Longtemps je n'ai pas pu retourner dans le Bronx. C'était dans mon crâne comme un cri strident, ou une blessure que m'aurait recousue quelque chirurgien fou et dont je n'osais pas retirer un seul point. C'était un pays dépourvu de tout, un monde sans livres, sans librairies, sans musées, où les pères rentraient à pas pesants de la crèmerie ou de l'usine à chaussures qui les employaient, les épaules ployant sous une monumentale tristesse, où les mères comptaient le moindre sou chez le boucher... alors que leurs enfants, tous instruments du désordre, garçons comme filles, volaient, mordaient, brimaient à tort et à travers.
Et voilà qu'aujourd'hui, au fil de treize nouvelles, Jerome Charyn revient dans ce "Bronx amer" où il est né et où il dit avoir tout appris à la dure école de la rue.
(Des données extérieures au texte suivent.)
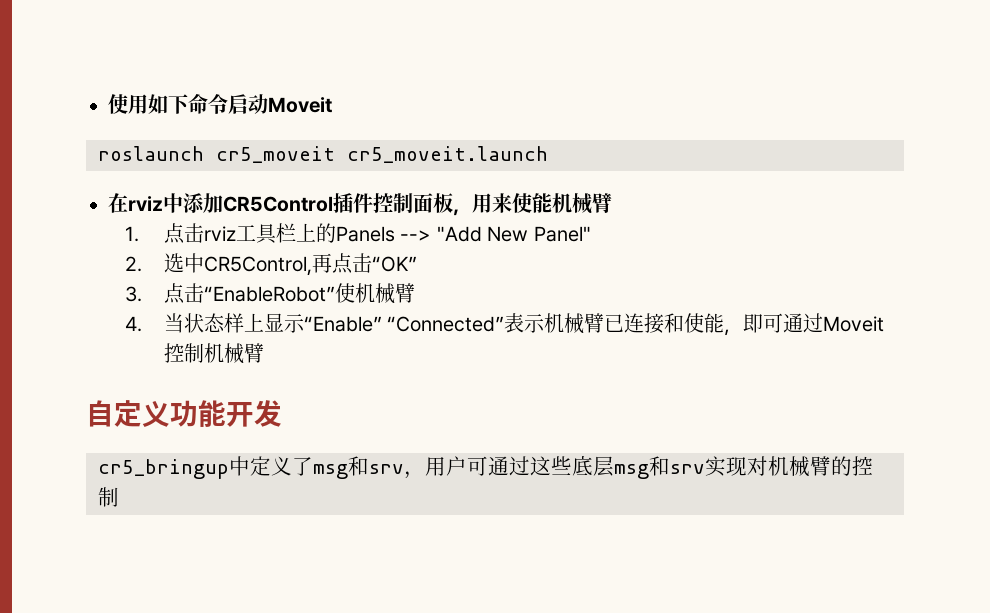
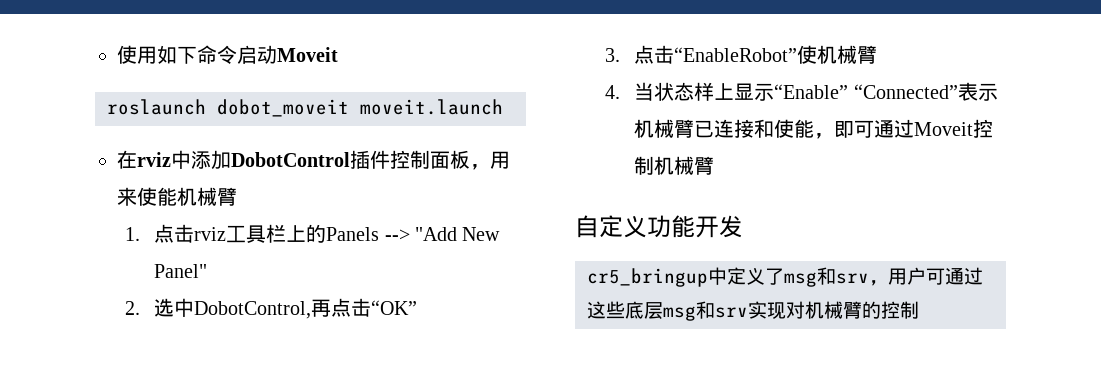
[216,146,548,163] cr5_moveit cr5_moveit.launch -> [217,99,503,117] dobot_moveit moveit.launch
[223,196,333,212] CR5Control -> [231,152,350,167] DobotControl
[203,256,312,276] CR5Control, -> [194,301,312,319] DobotControl,

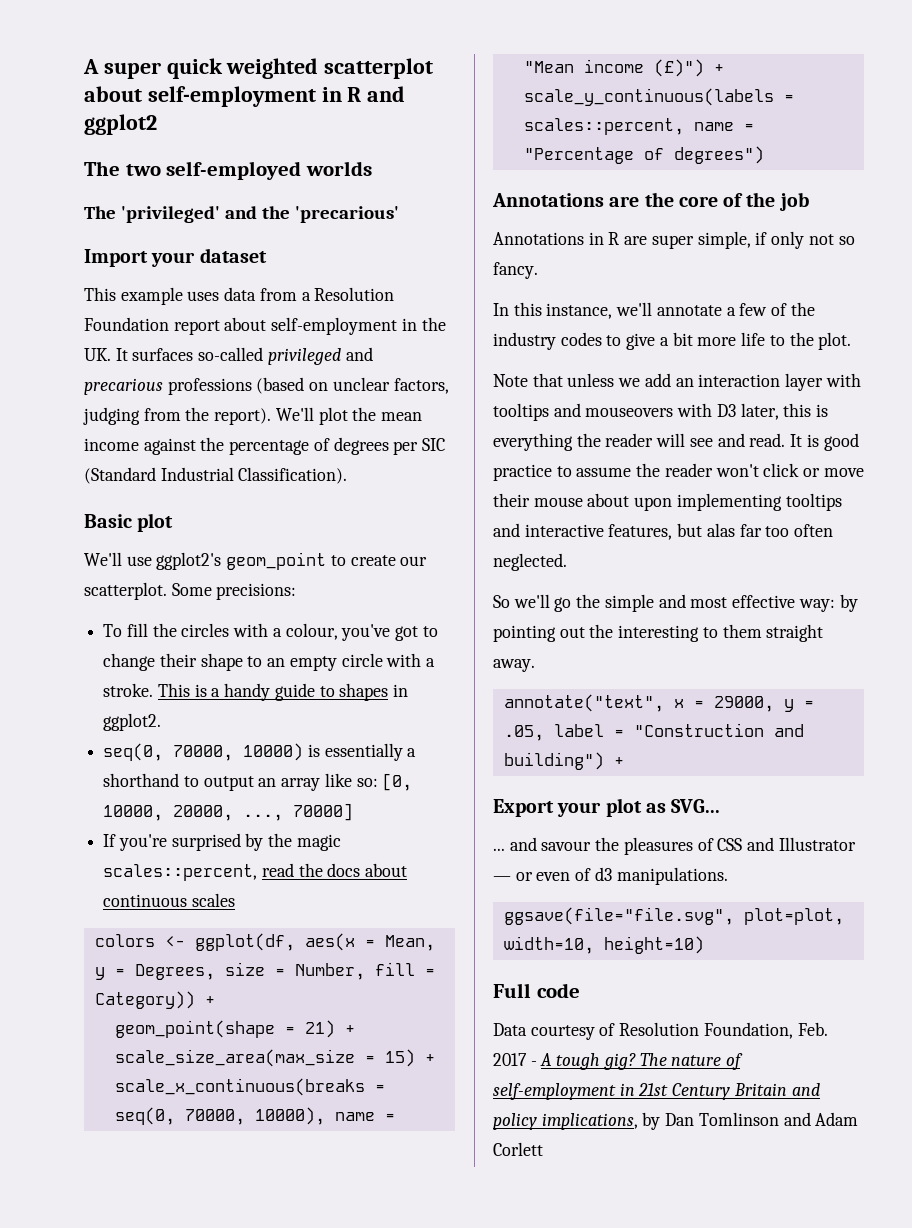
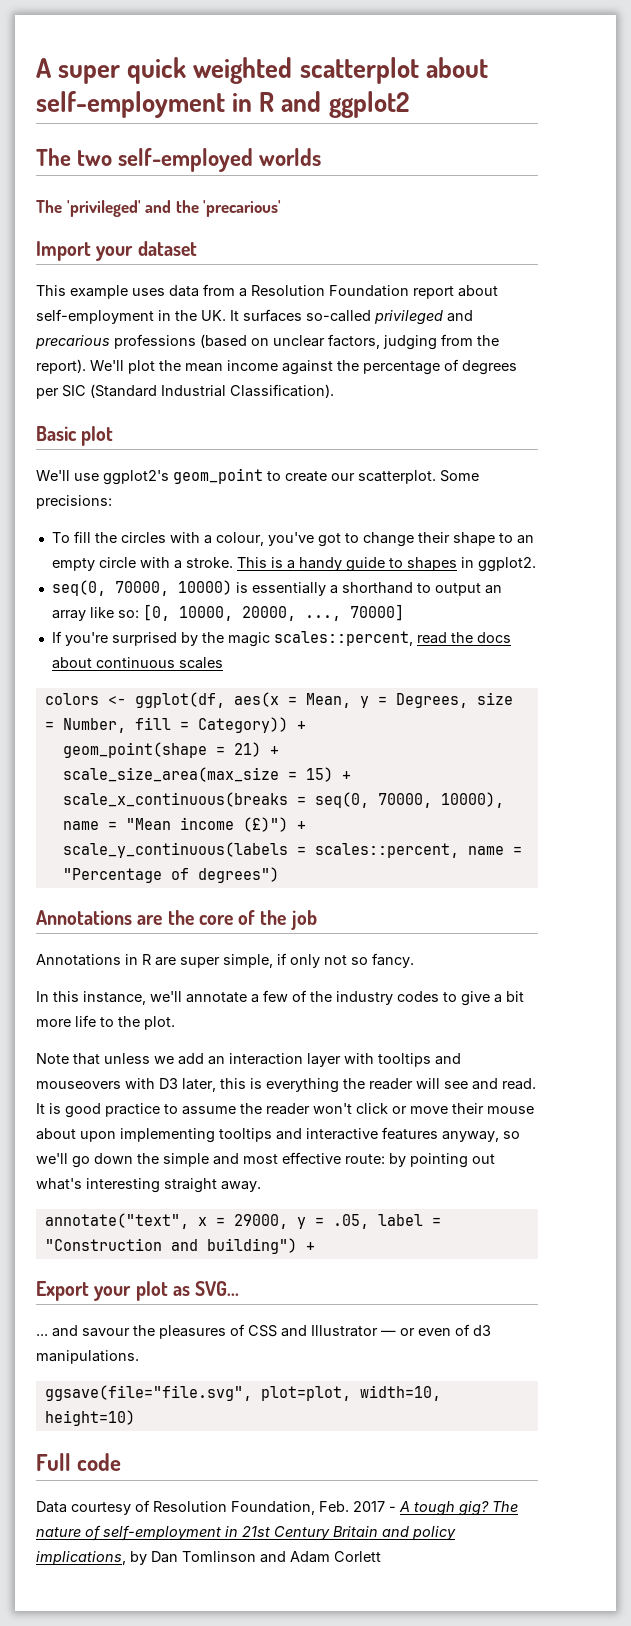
[608,523,834,540] [493,553,567,571] [493,595,510,608] features, but alas far too often neglected. // So -> [382,1127,520,1142] features anyway, so
(572, 604) none -> [94,1153,133,1164] down
[798,599,835,612] way: -> [345,1154,385,1164] route:
[589,624,762,642] the interesting to them -> [36,1178,160,1193] what's interesting

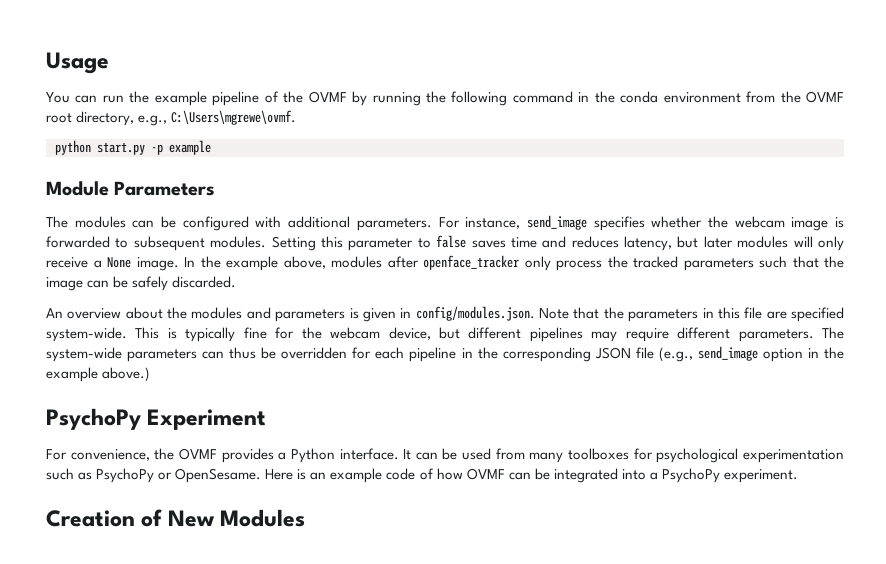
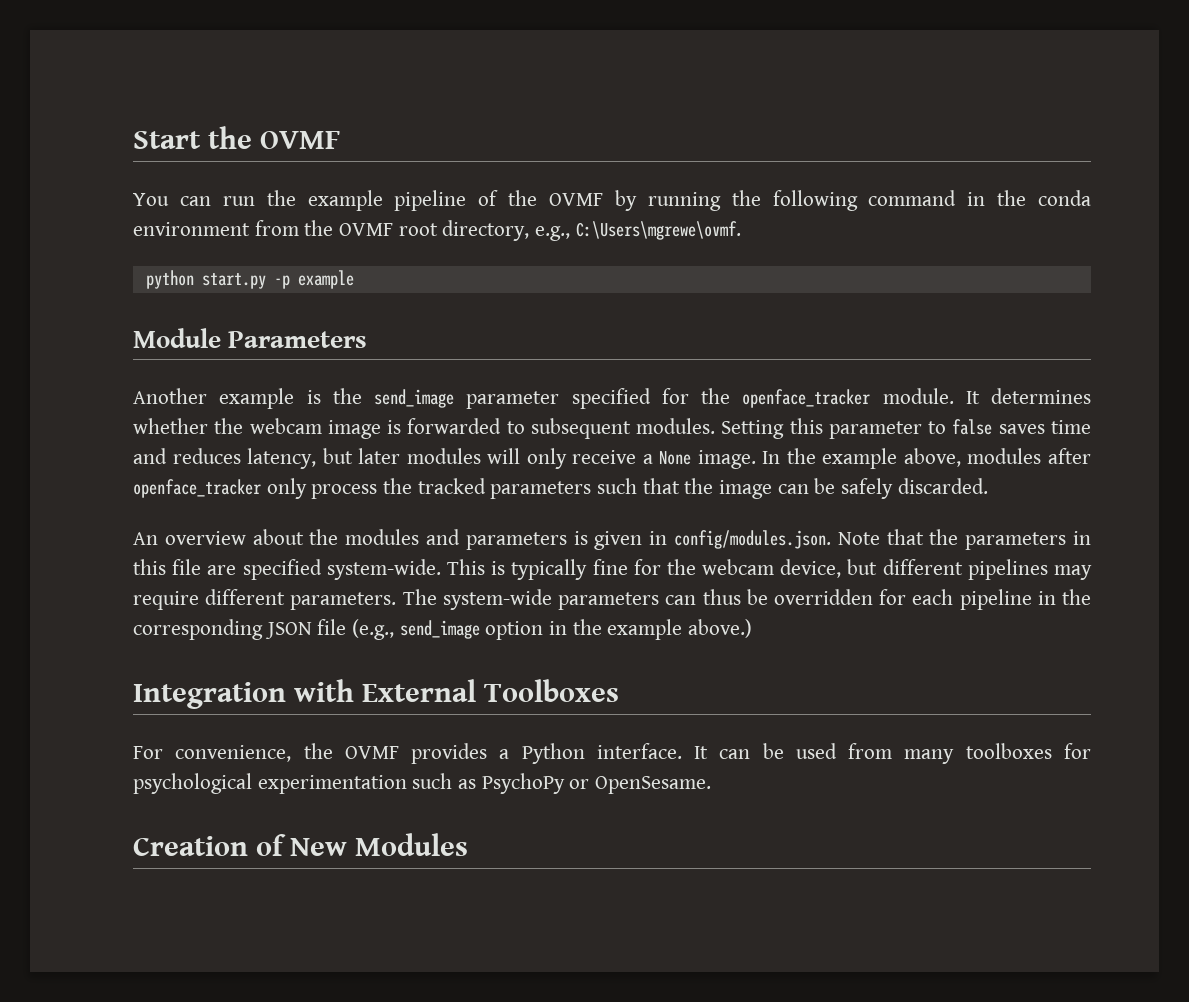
[46,52,109,74] Usage -> [133,126,341,149] Start the OVMF
[46,215,645,231] The modules can be configured with additional parameters. For instance, send_image specifies -> [133,388,1091,409] Another example is the send_image parameter specified for the openface_tracker module. It determines
[46,408,267,430] PsychoPy Experiment -> [133,679,619,709] Integration with External Toolboxes
[265,468,798,483] Here is an example code of how OVMF can be integrated into a PsychoPy experiment. -> (712, 785) none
Très jeune, il y a connu les guerres de gangs, mafiosi, albanais ou cubains et fréquenté des escrocs et des voyous qu'un gamin pouvait trouver magnifiques, des femmes faciles mais si séduisantes, des truands sympathiques – bref les personnages qui hantent tous ses romans.
Mais désormais, le ton s'est durci, la tonalité est plus sombre, 'j'entends des cris de guerre au loin', nous dit-il. Ce qui par contre n'a pas changé, c'est ce style inimitable, syncopé, "jazzy" – bref la merveilleuse musique de Jerome Charyn.